• THE TASK: In the data, from the line with "Total Revenue: median" to the line with "Net Income: median", switch "whiskers" to "tails" and give only those lines, otherwise unchanged.

• EXERCISE INPUTS:
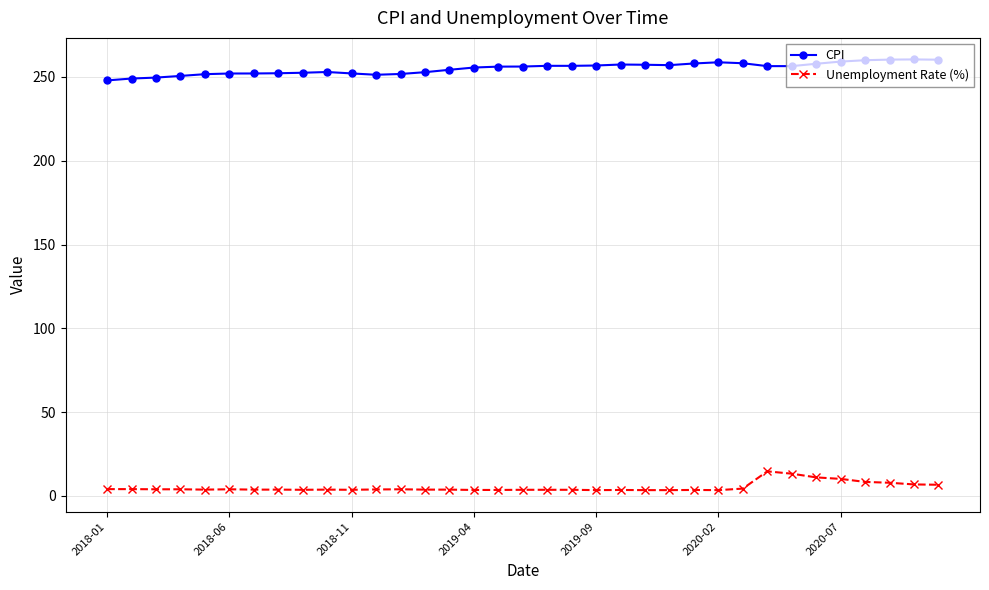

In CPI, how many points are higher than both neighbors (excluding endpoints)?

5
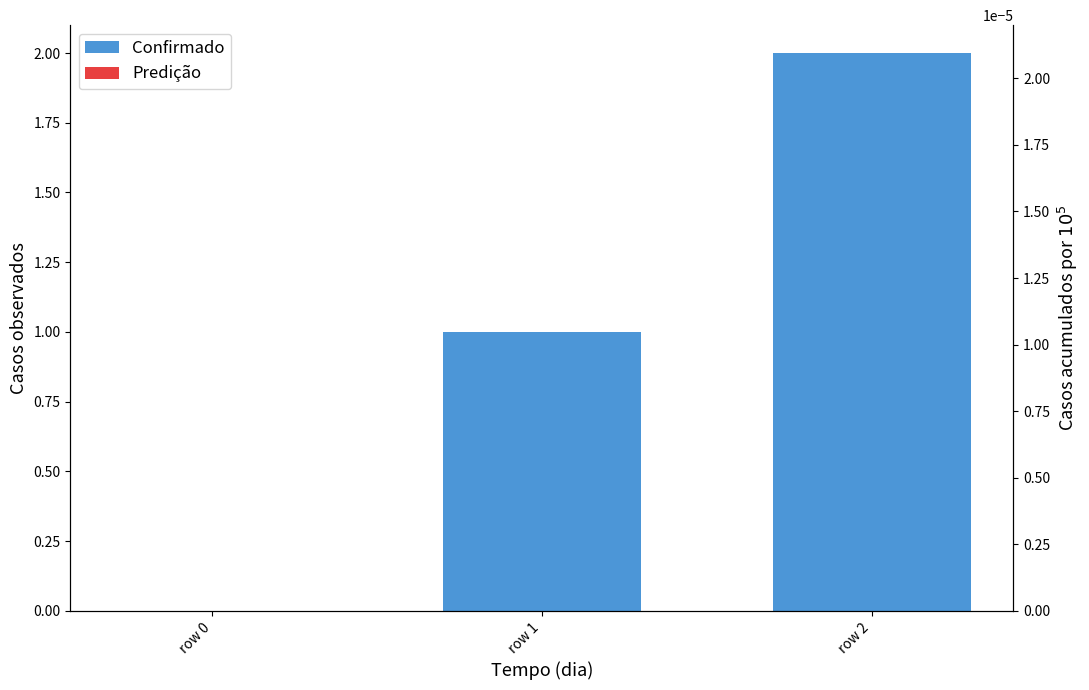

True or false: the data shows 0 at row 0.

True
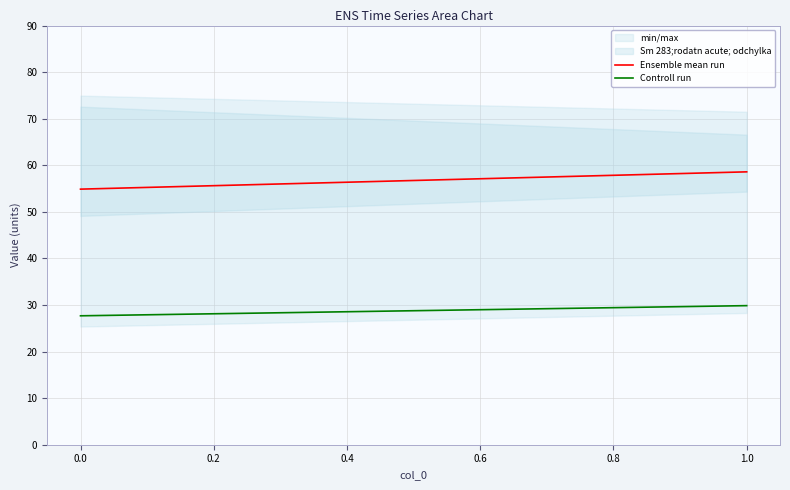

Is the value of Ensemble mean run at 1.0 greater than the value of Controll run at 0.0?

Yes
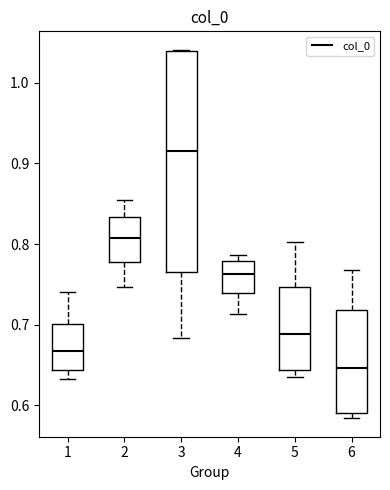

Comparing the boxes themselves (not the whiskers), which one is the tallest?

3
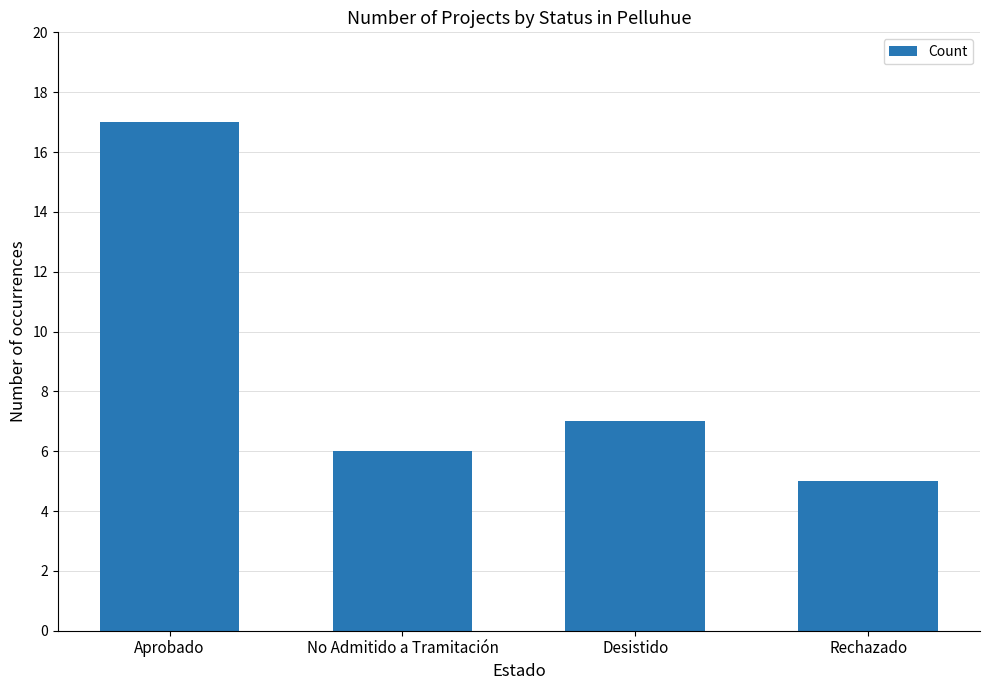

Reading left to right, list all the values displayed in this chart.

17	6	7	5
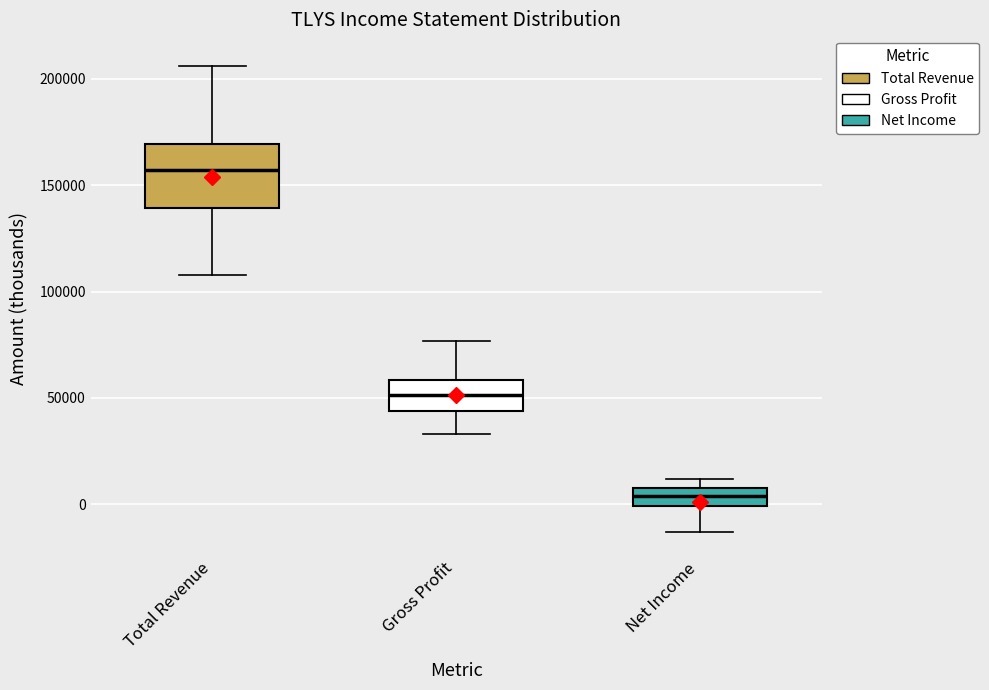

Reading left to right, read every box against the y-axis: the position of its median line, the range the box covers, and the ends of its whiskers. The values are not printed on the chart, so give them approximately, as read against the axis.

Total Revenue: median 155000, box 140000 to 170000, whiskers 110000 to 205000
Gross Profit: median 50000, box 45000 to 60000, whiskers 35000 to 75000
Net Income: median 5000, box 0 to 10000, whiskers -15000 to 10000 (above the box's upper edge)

==

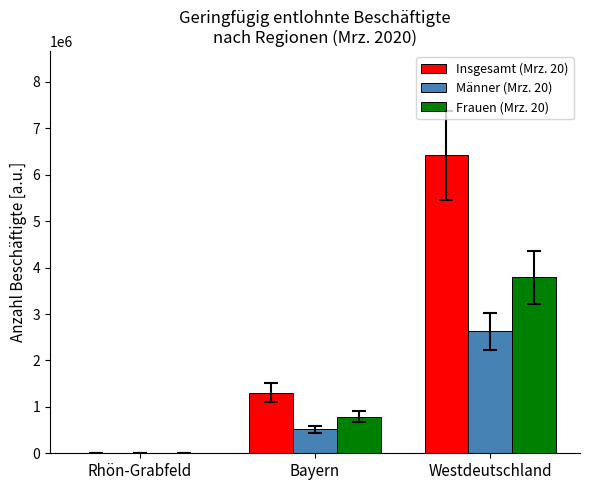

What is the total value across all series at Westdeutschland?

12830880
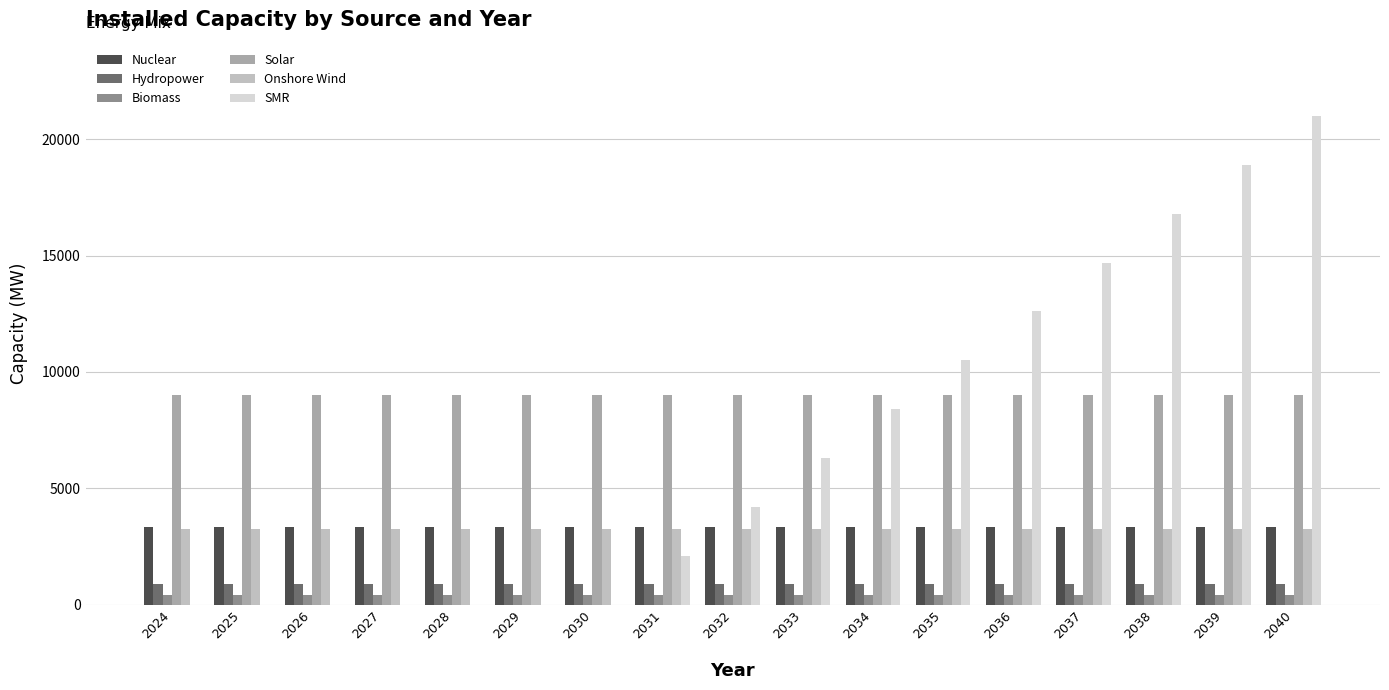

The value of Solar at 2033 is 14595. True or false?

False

• EXERCISE ANSWER:
Total Revenue: median 155000, box 140000 to 170000, tails 110000 to 205000
Gross Profit: median 50000, box 45000 to 60000, tails 35000 to 75000
Net Income: median 5000, box 0 to 10000, tails -15000 to 10000 (above the box's upper edge)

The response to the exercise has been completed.